A FEW WEEKS AGO, I wrote this column inspired by David Baron’s book, The Beast in the Garden, which is about the way romanticized attitudes about dangerous animals led to people being killed by mountain lions in Colorado. Since then, still more people have been killed by mountain lions, in California.

So it’s interesting to see this oped by an Alaskan, from the Los Angeles Times of all places:

I am puzzled now by the strange way people here are dealing with mountain lions — which is to say, letting them kill you. . . .

Why would anyone go into mountain lion country without the means to protect themselves from attack? I notice the police are armed. The wardens and rangers are armed. Indeed, anyone with any clue where they are would be armed.

The title: “Walk Softly and Carry a Big Gun.”

UPDATE: Reader Jeff Johnson emails:

I used to live in Orange County in the later part of the ’80’s and would go mountain biking in a wilderness park near the one where the recent maulings took place. At that time, 1989 to be exact, there were signs posted to warn visitors to be on the alert for mountain lions. Several years prior to then a small child was killed by a mountain lion and the park service was sued for not properly warning people. I don’t know what part of “wilderness” these people didn’t understand. Anyway, I always stuck a handgun in my rear bag when I rode out there. I figured it was a lot easier to explain to the police why I had to shoot a mountain lion than to explain to my wife’s parents why I couldn’t do anything while a lion was attacking their daughter. And since my Texas father-in-law was an avid hunter, I don’t think I would have been able to make him understand something like that. Besides, I’d be more afraid of facing him for not carrying a firearm than the police for carrying one.

The advice from my uncle who lives in Alaska was, “Always take a firearm into the woods that can bring down the biggest animal that lives there.”
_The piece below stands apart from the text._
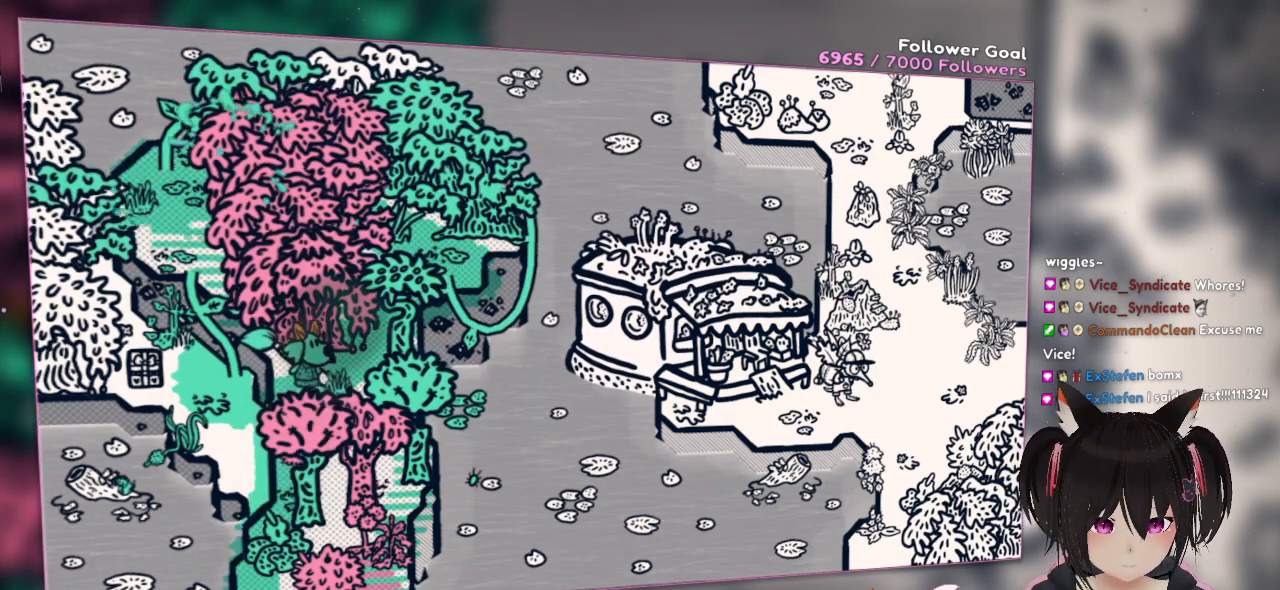
{"buttons": [], "left_stick": "up-right", "right_stick": "center", "events": [[167, "left_stick", "up-right"]]}
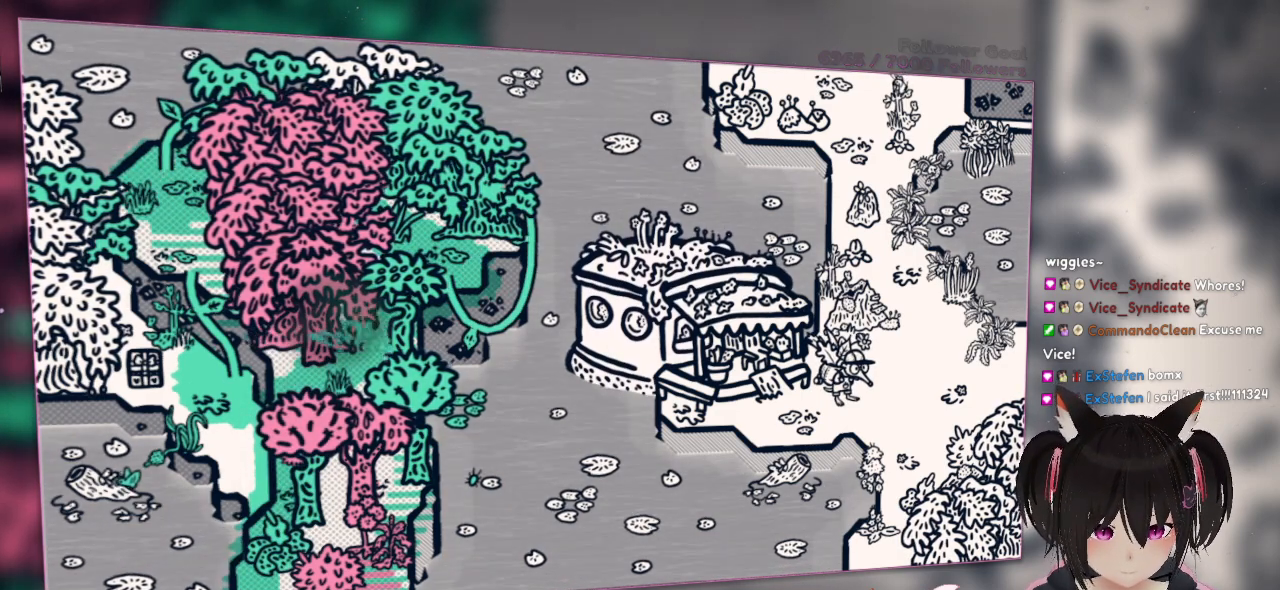
{"buttons": ["A"], "left_stick": "up", "right_stick": "center", "events": [[67, "A", "down"], [67, "left_stick", "up-left"], [433, "left_stick", "up"]]}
Of course, that can be a pretty big gun. Meanwhile Boulder reader Tony Apuzzo writes:

It’s illegal to defend yourself against Mountain Lion attacks in Boulder, Colorado. Well, at least via a “weapon” or “firearm”.

He seems to be right:

Possession or discharge of a firearm or weapon, including paint ball guns, is prohibited on OSMP.

Why: Visitors with weapons jeopardize the safety of other visitors and wildlife.

You’d think that they’d be more worried about huge carnivorous animals, wouldn’t you?